Revolut’s official bitcoin page shows BTC briefly marked around £29,414 on Revolut’s one-day chart before returning near £58,600. Other social media posts claimed the app showed even lower prints, including near-zero prices as low as 2-cents, though CoinDesk could not independently verify those levels or confirm whether any trades were actually executed there.

The issue seemed isolated as no exchange on lists tracked by CoinGecko and CoinMarketCap showed any bitcoin price anomaly. It trades just over $79,000 as of Asian afternoon hours Friday.
Revolut had not responded to a CoinDesk request for comment by publication time.
Some users on X claimed buy orders executed during the disruption, but those reports remain unconfirmed. If trades were filled, Revolut would likely have to determine whether the prints reflected legitimate liquidity, stale quotes, a routing issue or a platform-side pricing error.

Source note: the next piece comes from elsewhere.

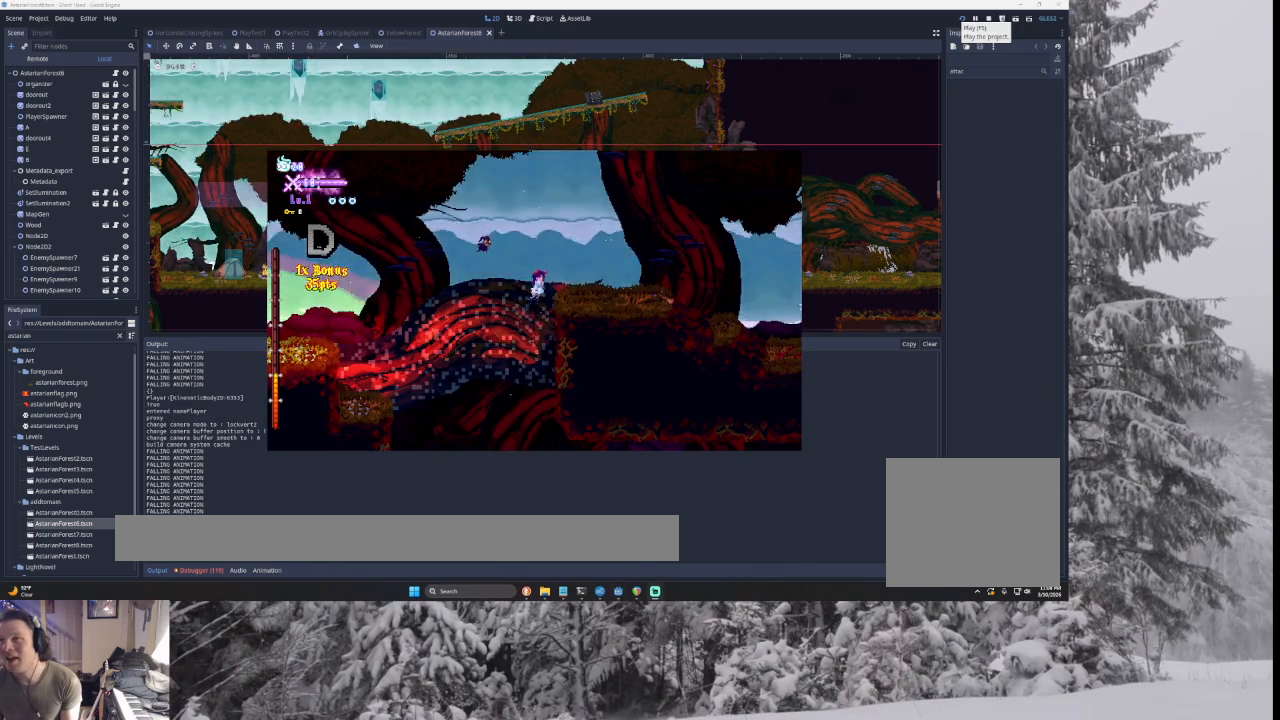
{"buttons": [], "left_stick": "center", "right_stick": "center", "events": []}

Flash moves in crypto apps can happen for several reasons. A display glitch can show an incorrect price without actual market execution. Thin liquidity on a specific venue or internal pricing rail can also produce sharp wicks if an order sweeps through a shallow book.
“Revolut operates with limited liquidity depth compared to a full exchange, and if a large enough sell order hit a thin book at the wrong moment, it could exhaust all available bids down to that level before the price recovered,” Ranveer Arora, co-founder and CEO of Altura, told CoinDesk in message as a possible explanation.
In other cases, market makers briefly pull quotes, spreads widen, and apps relying on aggregated feeds may display prices that do not match deeper global markets.
Crypto has seen similar isolated dislocations before. Bitcoin briefly printed far below market on Binance’s USD1 pair in December in a move tied to a thinly traded pair rather than broader selling. South Korean exchanges also saw sharp local wicks during the country’s martial-law shock in 2024 as activity surged and local order books briefly broke from global prices.